Théâtre / république-démocratique-du-congo
JORDYCTIONNAIRE fait danser nos cerveaux
Une sorte de thérapie
Slameur et humoriste, Jordyctionnaire ne passe pas inaperçu déjà en raison de sa voix très grave et facilement identifiable ; et également en raison de la malice avec laquelle il jongle avec les mots.
Comment le slam est-il entré dans ta vie ?
Jordyctionnaire : Avant, je n'étais pas du tout à fond sur le slam ; je m'intéressais plus au rap, et je passais mon temps à écrire des raps pour les artistes de mon coin. En 2014, je perds mon père, et, deux ans après son décès, je frôle moi-même la mort. C'est après cet incident que je me suis vraiment mis au slam, et que je suis passé à des textes ayant plus de sens, et des textes vraiment aboutis. Faire du slam, c'était devenu comme une sorte de thérapie. Après un "Atelier d'écriture" en 2017, j'ai découvert le slam, et ce fut directement le mariage.

**Données extraites**

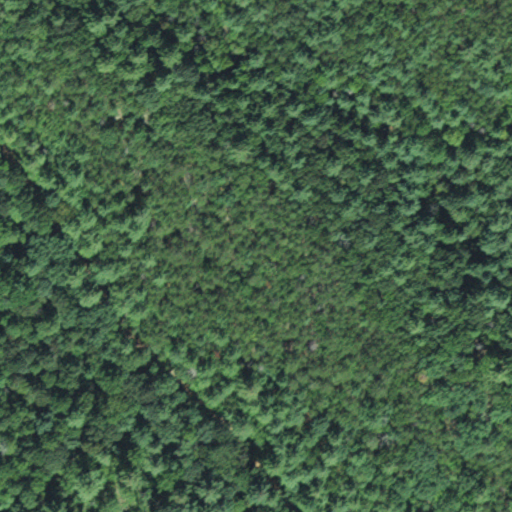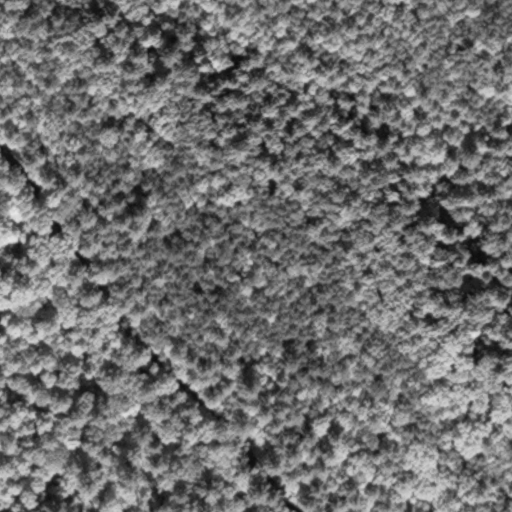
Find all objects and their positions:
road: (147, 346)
==
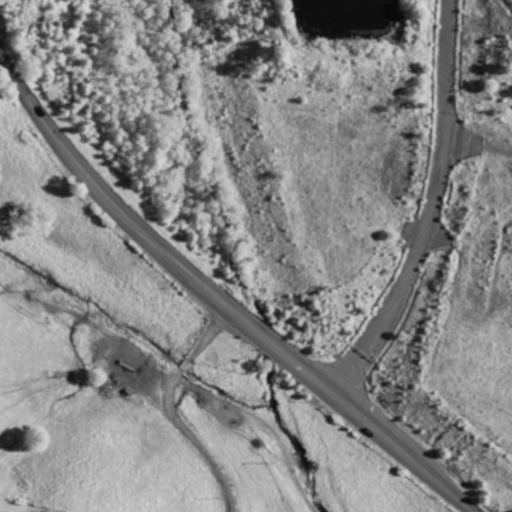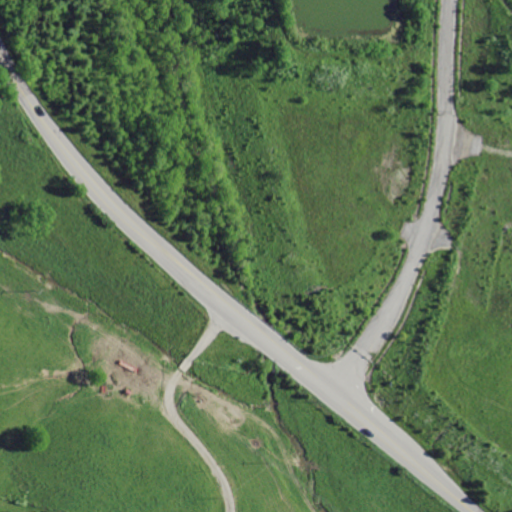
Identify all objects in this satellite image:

**Exercice écrit**
Reprenez le texte sur le slameur Jordyctionnaire juste après sa dernière phrase, en conservant la forme de l'entretien.

**Corrigé de l'exercice**
Qu'est-ce qui te plaît dans le slam ?
Jordyctionnaire : L'amour que je donne, les émotions transmises, la joie quand le public se lève, tous ces jeux de mots (calembours, mot-valise, cadavre exquis) dans les textes, bref ce qui me plaît dans le slam, c'est le fait que mon âme s'exprime directement.
De quels outils as-tu besoin pour tes slams ? D'un dictionnaire, d'un dictionnaire des synonymes ?
Jordyctionnaire : Je m'inspire un peu de tout, et justement, parfois, je fais recours au dictionnaire, pour placer les mots à la place qu'il faut.
De combien de temps as-tu généralement besoin pour écrire un slam ? Fais-tu beaucoup de réécritures, de versions différentes ?
Jordyctionnaire : Ca dépend de mes ressentis et de mon inspiration, et c'est aussi une question de motivation.
Quelles thématiques t'intéressent-elles tout particulièrement ?
Jordyctionnaire : J'exploite différentes thématiques, mais je fais plus de textes engagés qui dénoncent la situation précaire de ma société. Je chosis mes thèmes de manière à atteindre toutes les couches de la population. Je parle de mes anges et de mes démons, de mes amours, de ma famille, je touche aussi à l'histoire.
Quels ont été tes mentors ou tes figures d'inspiration pour le slam, au Congo, en Afrique, ou ailleurs ?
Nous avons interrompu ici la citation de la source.